WHITE AMERICANS delight in blaming their quick-to-burn skin on their Swedish heritage, or proclaiming their Scottish allegiance via a Celtic knot bumper sticker—but when it comes to the forces that really influence our lives, the more salient cultural fact is that your parents and grandparents are from Lansing. Our patchwork country doesn't need a Great American novel; it needs 1,000 great regional novels, documenting the cultural microcosms within our ridiculously outsized borders. With Truth Like the Sun, Jim Lynch has written one of them.

Truth is concerned with two pivotal periods in Seattle's history: The World's Fair in 1962, and the dotcom bubble that burst in 2000. Between these two real-world anchors, Lynch strings the tale of the fictional civic booster Roger Morgan, credited with bringing the World's Fair to fruition, and of a young reporter, Helen Gulanos, who begins investigating Morgan in 2001, when, at age 70, he unexpectedly decides to run for mayor.
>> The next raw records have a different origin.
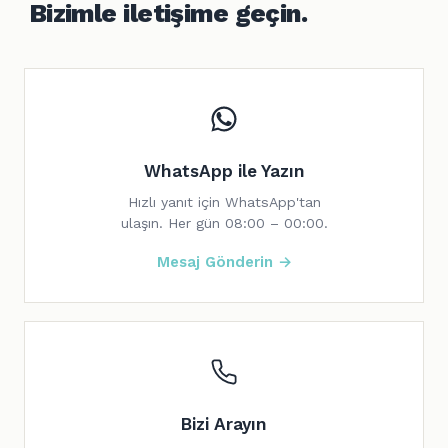
Bizimle iletişime geçin.
WhatsApp ile Yazın
Hızlı yanıt için WhatsApp'tan
ulaşın. Her gün 08:00 – 00:00.
Mesaj Gönderin →
Bizi Arayın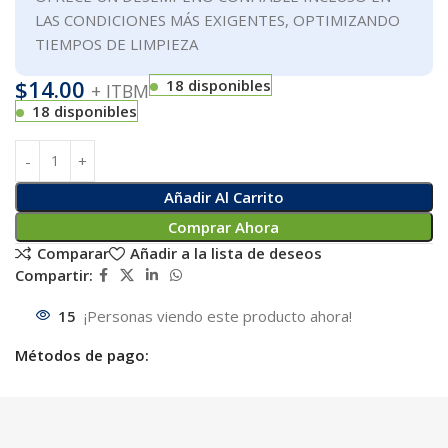
LAS CONDICIONES MÁS EXIGENTES, OPTIMIZANDO
TIEMPOS DE LIMPIEZA
$
14.00
18 disponibles
+ ITBM
18 disponibles
Añadir Al Carrito
Comprar Ahora
Comparar
Añadir a la lista de deseos
Compartir:
15
¡Personas viendo este producto ahora!
Métodos de pago: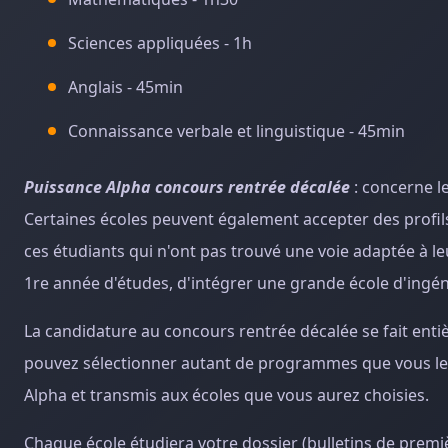
Sciences appliquées - 1h
Anglais - 45min
Connaissance verbale et linguistique - 45min
Puissance Alpha concours rentrée décalée
: concerne le
Certaines écoles peuvent également accepter des profil
ces étudiants qui n'ont pas trouvé une voie adaptée à l
1re année d'études, d'intégrer une grande école d'ingé
La candidature au concours rentrée décalée se fait enti
pouvez sélectionner autant de programmes que vous le so
Alpha et transmis aux écoles que vous aurez choisies.
Chaque école étudiera votre dossier (bulletins de premi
In Lynch's telling, Seattle in 1962 is a town desperate to wear big-kid pants, straining to shed a reputation for provincialism and to embody instead a new age of technology-driven progress—where tomorrow is better, where the high-tech planes built at Boeing make the George Jetson dream of a 15-minute workday seem not so improbable after all. But there's an edge of mania to this optimism about technology; the Cuban Missile Crisis is just around the corner.
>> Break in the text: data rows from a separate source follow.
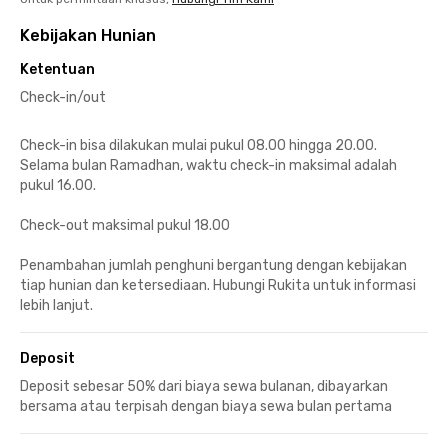
Kebijakan Hunian
Ketentuan
Check-in/out
Check-in bisa dilakukan mulai pukul 08.00 hingga 20.00.
Selama bulan Ramadhan, waktu check-in maksimal adalah
pukul 16.00.
Check-out maksimal pukul 18.00
Penambahan jumlah penghuni bergantung dengan kebijakan
tiap hunian dan ketersediaan. Hubungi Rukita untuk informasi
lebih lanjut.
Deposit
Deposit sebesar 50% dari biaya sewa bulanan, dibayarkan
bersama atau terpisah dengan biaya sewa bulan pertama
Fast forward to 2001, where Helen Gulanos is a hungry young reporter looking for the story that'll make her career. She thinks she's found it in a planned series about the rise and fall of a start-up website, from which she plans to consider the dotcom era's boom and bust—but she soon stumbles on the bigger story of Morgan's mayoral candidacy, and devotes herself to unearthing the secrets that this life-long force in Seattle politics (he's known as "Mr. Seattle") must certainly have.

Lynch populates 1962 Seattle with celebrity cameos, seedy backroom gambling, and plenty of champagne and cigarettes—but these fun, old-timey notes are balanced with a pointed throughline examining how the complexities of Morgan's life and personality are flattened to suit the needs of a newspaper story. The real subject of Lynch's excellent novel, though, is Seattle itself: Reaching toward the future in 1962, and reeling from it, in 2001.